§ **Gegebene Anweisung a**
Wer führt laut dem Ausgangstext den Vorsitz des ad-hoc-Schiedsgerichts im Fall Kraus?

§ **Ausgangstext**

════════════════

Neues im Fall Kraus

Zuletzt sprach die Anti-Doping-Kommission des DHB „Mimi“ Kraus vom behaupteten Anti-Doping-Regelverstoß frei. Der Handballnationalspieler soll drei sog. Kontroll- und Meldeverstöße begangen haben, welche in der Regel nach den gültigen Anti-Doping-Statuten zur Dopingsperre führen. Das urteilsprechende Gremium hatte jedenfalls an einem der vorgeworfenen Fehltritte Zweifel, da für den Ausfall jener Kotrolle der Grund eine defekte Haustürklingel gewesen sei. Die NADA wiederum bezweifelte letzteres und legte entsprechende Rechtsmittel ein.

Nach einiger Zeit des medialen Stillstands in der Sache hat sich die nächste „Instanz“ gebildet. Ein ad-hoc-Schiedsgericht unter Vorsitz von Ullrich Haas, Züricher Jura-Professor und CAS-Schiedsrichter, soll die Streitigkeit entschieden werden. Ein solches Gericht ist nicht staatlich, sondern rein privat konstituiert. Es obliegt den Beteiligten, die Richter zu bestimmen. Ein entsprechender Schiedsspruch hat indes die Wirkungen eines rechtskräftigen gerichtlichen Urteils. Wann verhandelt wird, steht noch nicht fest. Bleibt abzuwarten, in welche Richtung sich die Angelegenheit noch entwickelt. Zu wünschen ist – sowohl für Kraus, als auch für die NADA – eine alsbaldige Klärung der Umstände.

Hintergrund im Fall Kraus: 1, 2, 3, 4.

Dennis Cukurov / Prof. Dr. Steffen Lask

Warum Klitschko keinen Trainingskontrollen unterliegt

Bankdrücken

Wladimir Klitschko, amtierender Schwergewichtschampion im Boxen, ist seit einer gefühlten Ewigkeit ungeschlagen. Das scheint, in Anbetracht seiner letzten Kämpfe vorerst auch so zu bleiben. Klitschkos Überlegenheit ist nicht abzusprechen. Bemerkenswert erscheint hingegen, dass eben jener keinen Dopingkontrollen außerhalb des Wettkampfs unterliegt. Anders als viele andere vermarktet sich der Ukrainer selbst und ist dem NADA-Testpool nicht zugehörig, sodass er nicht einmal den Melde- und Kotrollpflichten, die zuletzt Philipp Collin und ‚Mimi‘ Kraus zum Verhängnis wurden, unterliegt.

════════════════

§ **Gegebene Anweisung b**
Ermitteln Sie, in wie vielen Zeilen der Datensätze das Wort „large“ vorkommt, wobei Groß- und Kleinschreibung zählt. Nennen Sie nur die Zahl.

════════════════

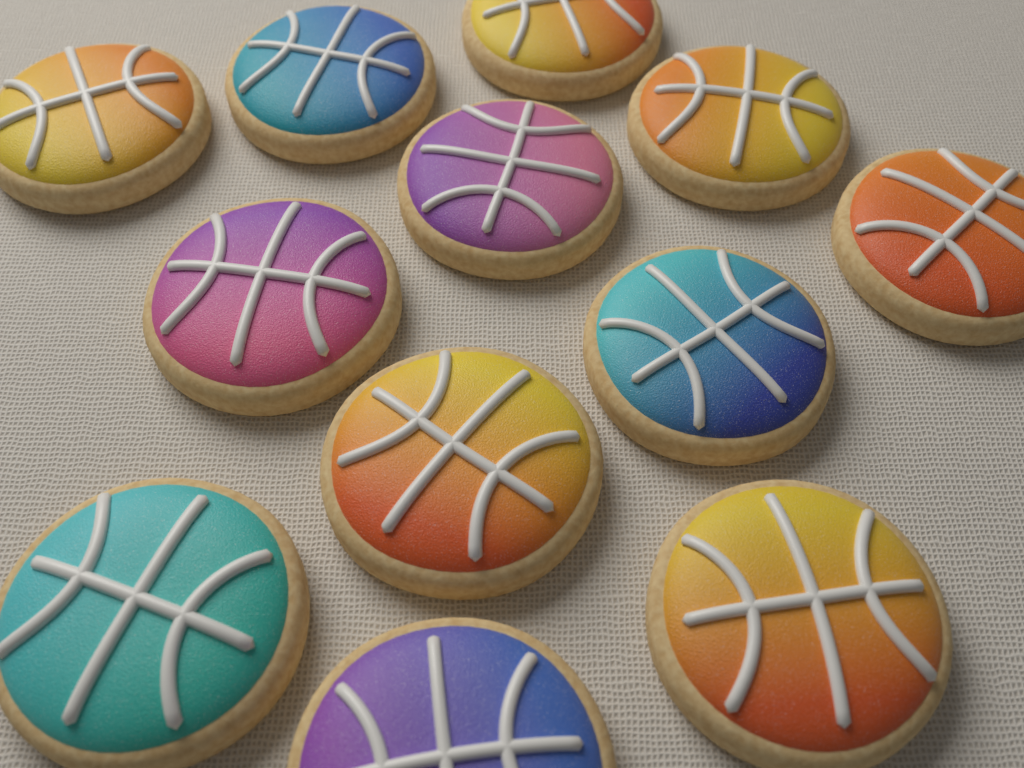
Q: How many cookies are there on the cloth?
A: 12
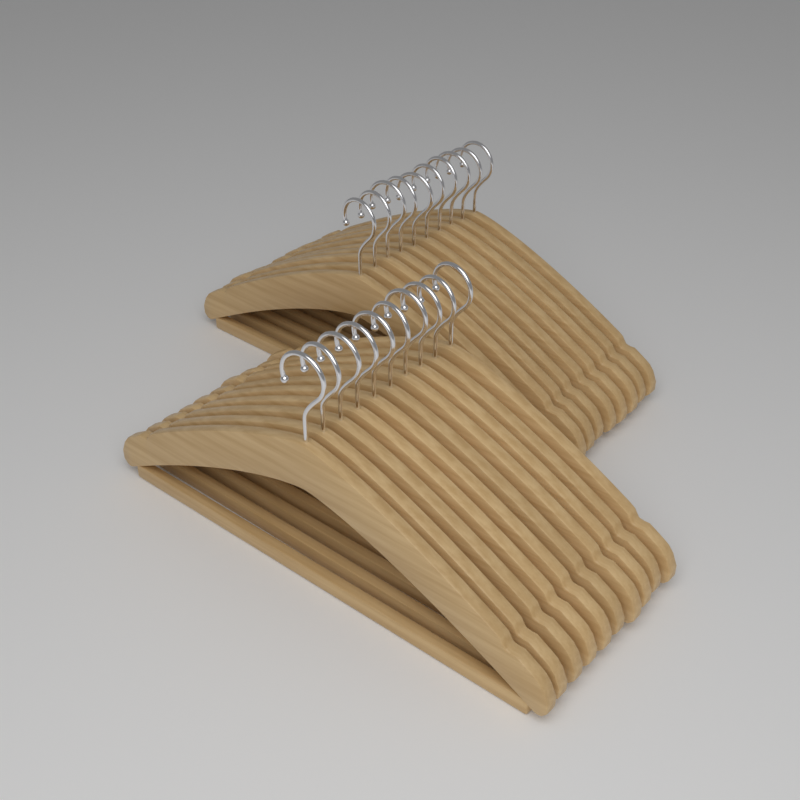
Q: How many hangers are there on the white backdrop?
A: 20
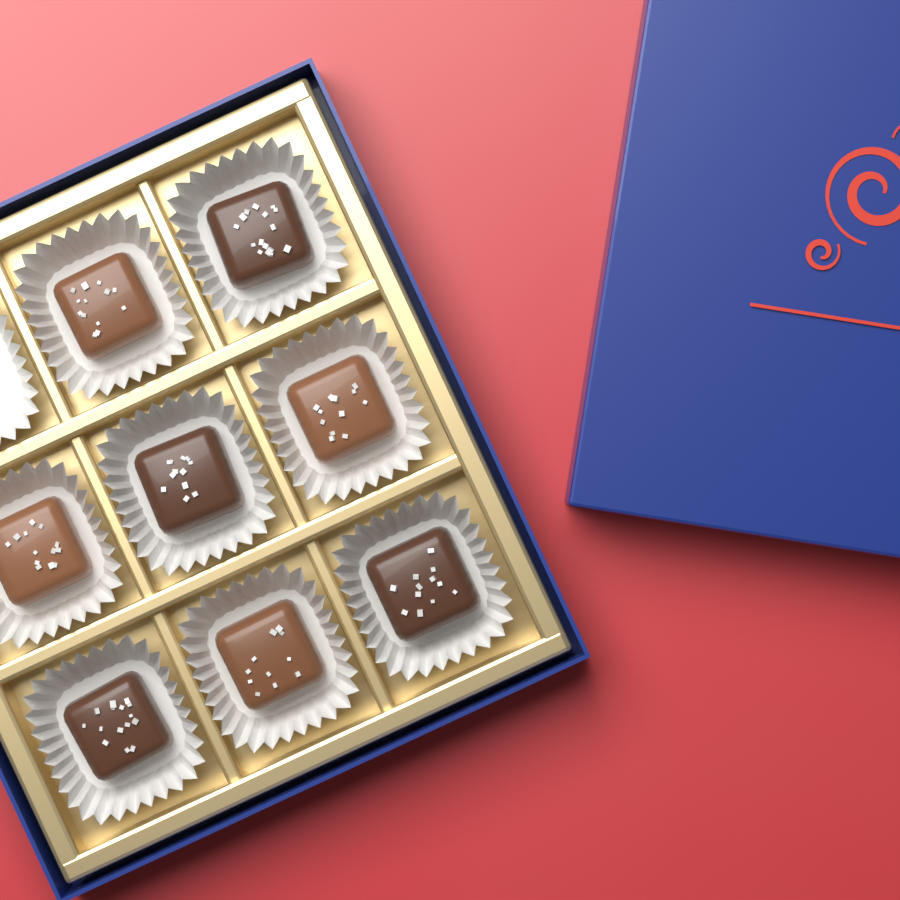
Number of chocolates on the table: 8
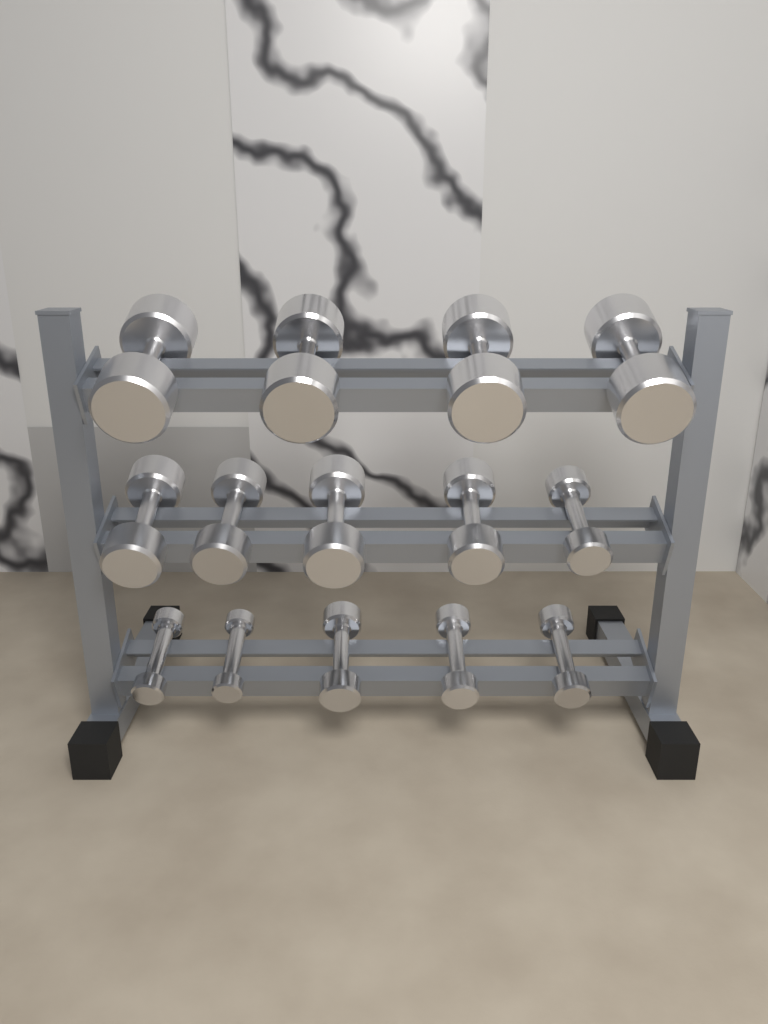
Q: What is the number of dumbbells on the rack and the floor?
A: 14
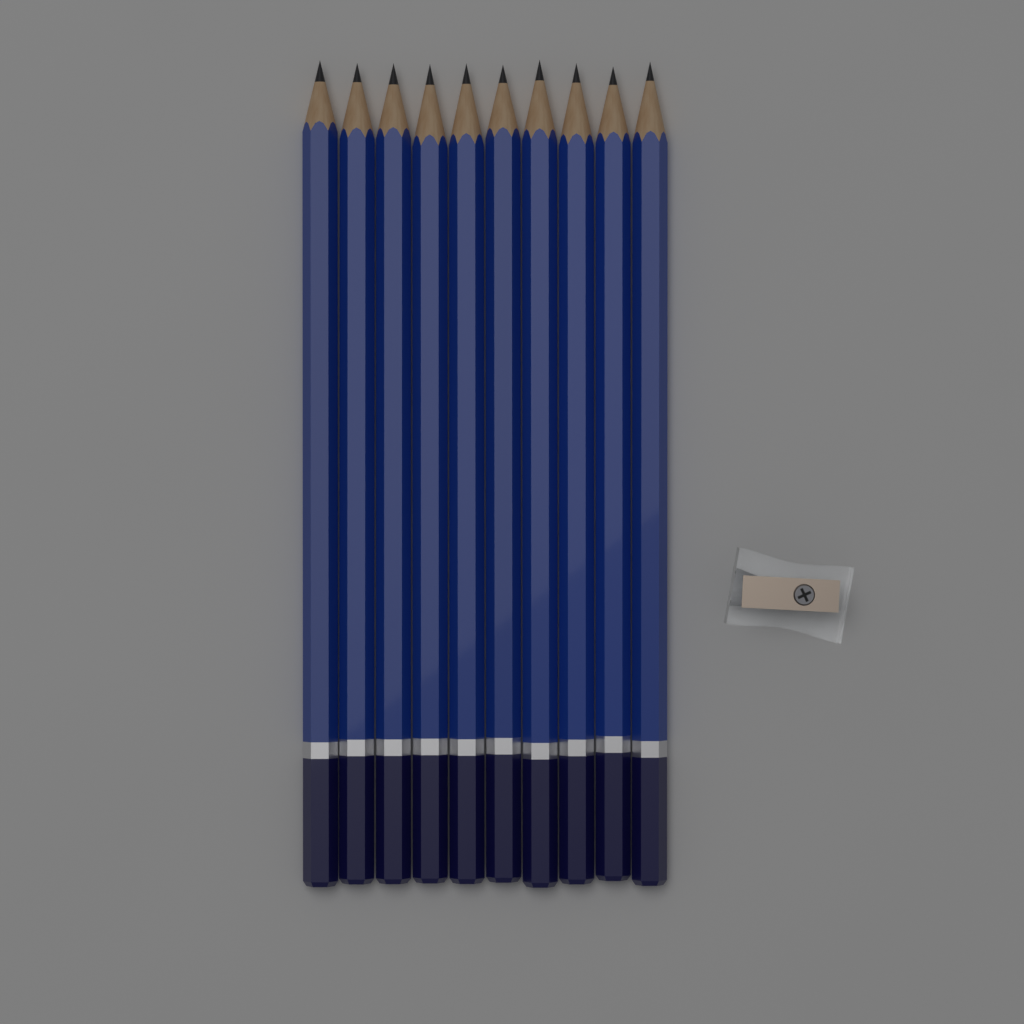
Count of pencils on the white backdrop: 10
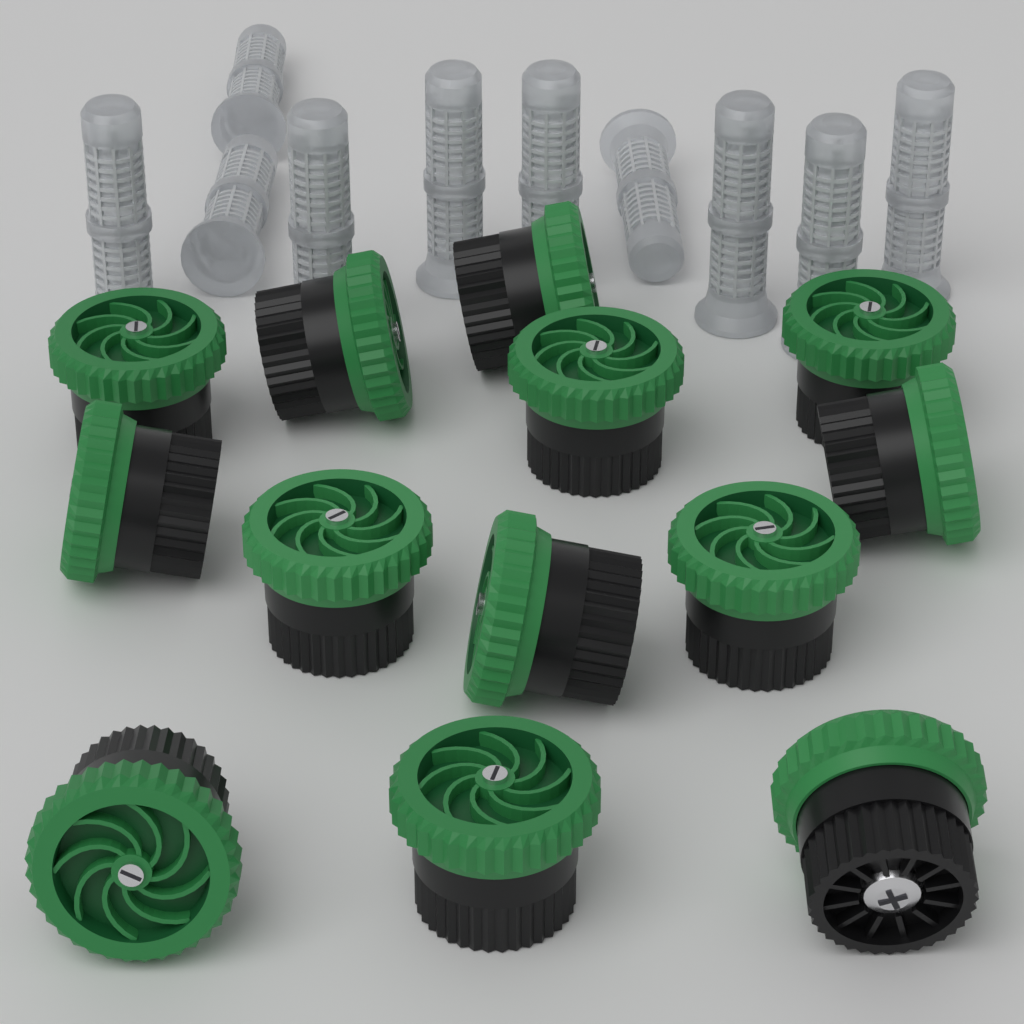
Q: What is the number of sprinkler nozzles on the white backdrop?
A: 13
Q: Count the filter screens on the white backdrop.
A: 10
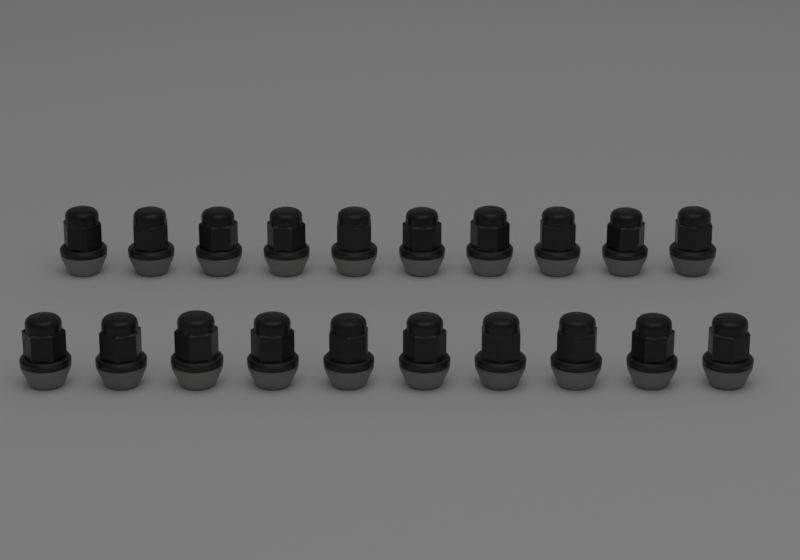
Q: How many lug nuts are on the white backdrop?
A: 20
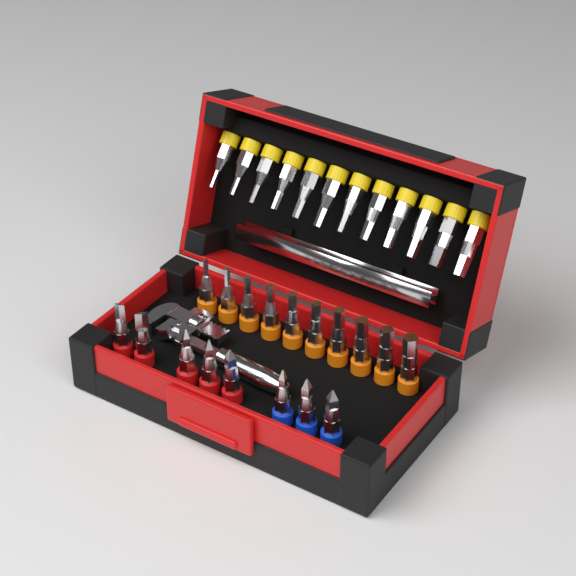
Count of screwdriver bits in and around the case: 30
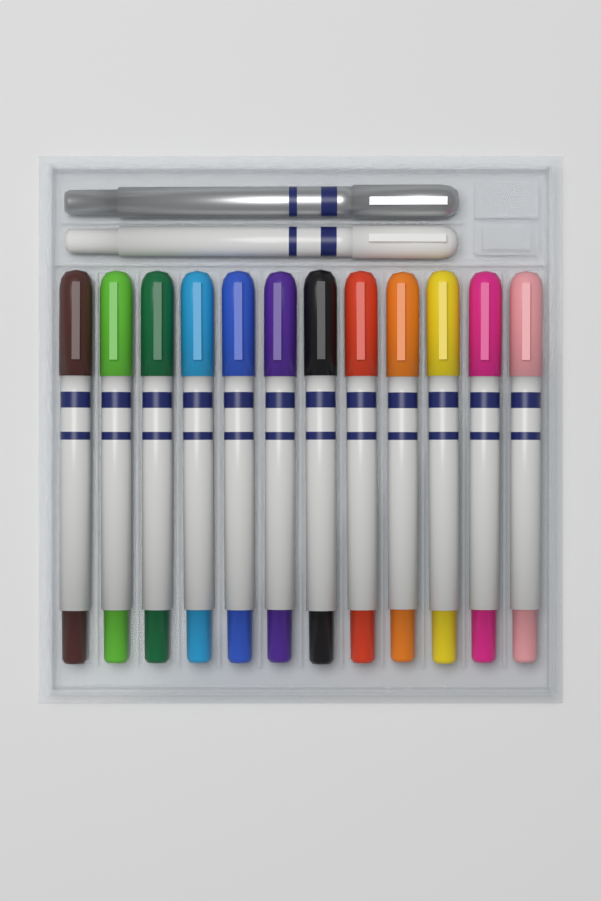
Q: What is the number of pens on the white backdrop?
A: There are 14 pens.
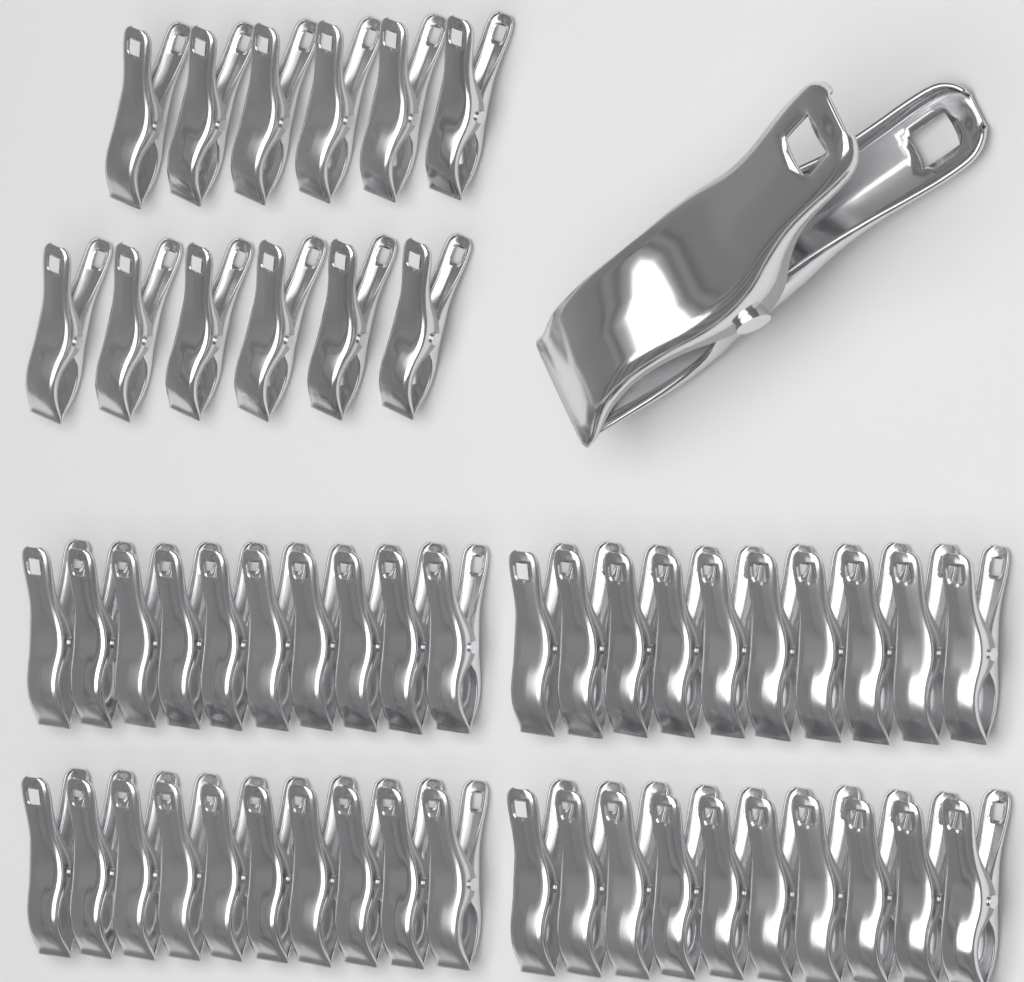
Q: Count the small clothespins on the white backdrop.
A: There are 52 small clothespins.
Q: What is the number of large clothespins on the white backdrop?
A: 1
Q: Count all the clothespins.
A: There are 53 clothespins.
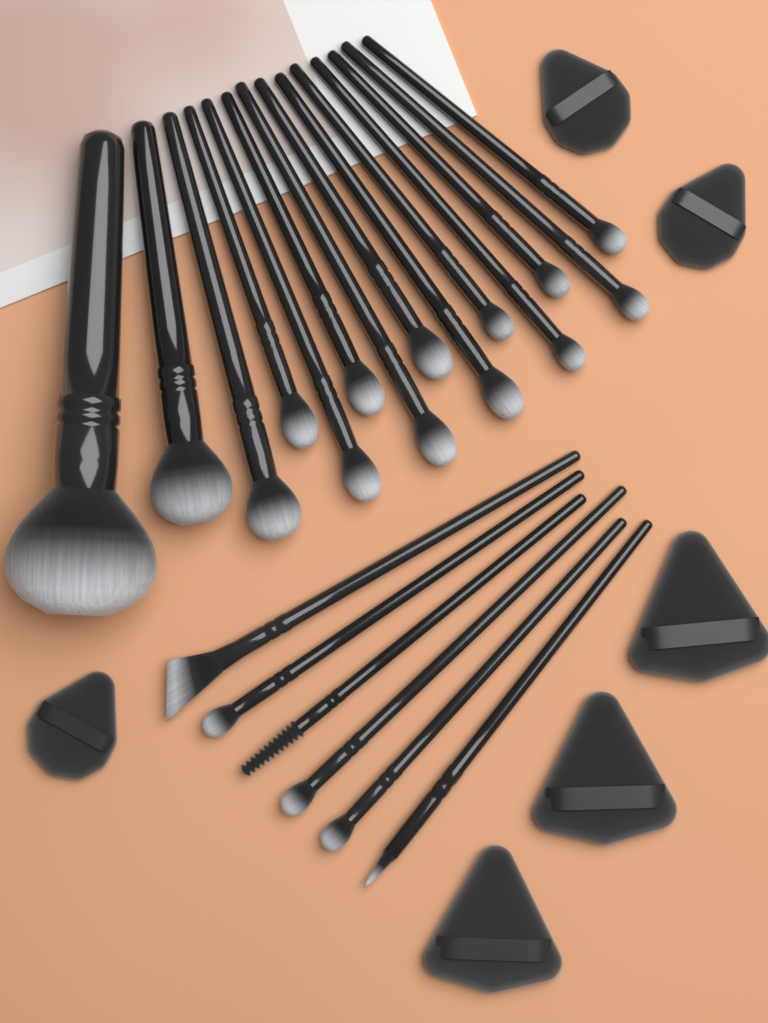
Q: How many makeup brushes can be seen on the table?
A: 20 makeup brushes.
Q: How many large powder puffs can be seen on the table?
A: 3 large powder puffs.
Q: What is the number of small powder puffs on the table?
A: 3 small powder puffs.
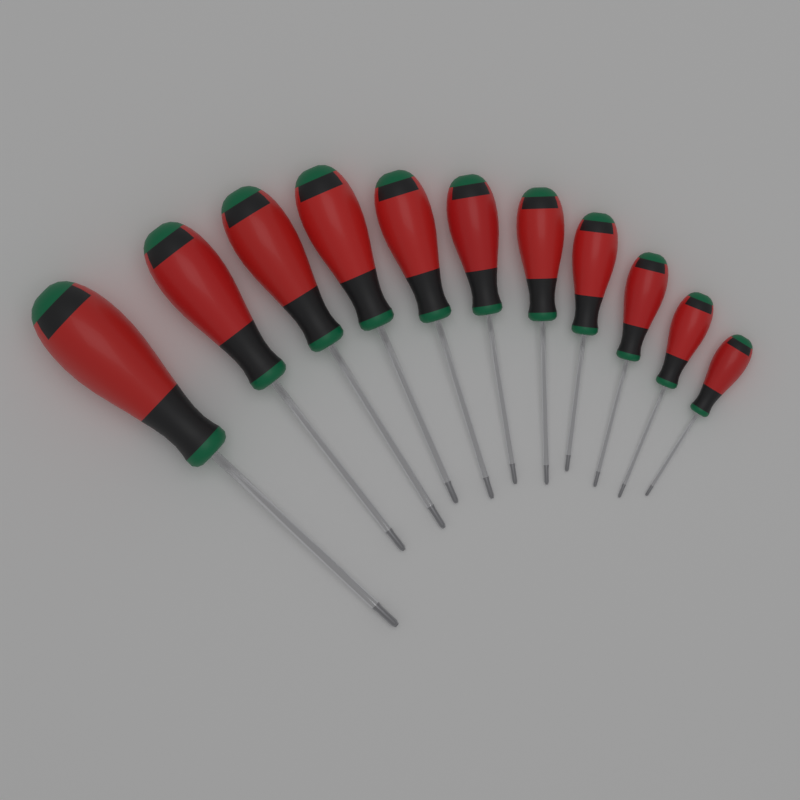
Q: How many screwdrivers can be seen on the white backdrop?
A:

════════════════

§ **Fertige Antwort a**
Ullrich Haas, Züricher Jura-Professor und CAS-Schiedsrichter.

§ **Fertige Antwort b**
3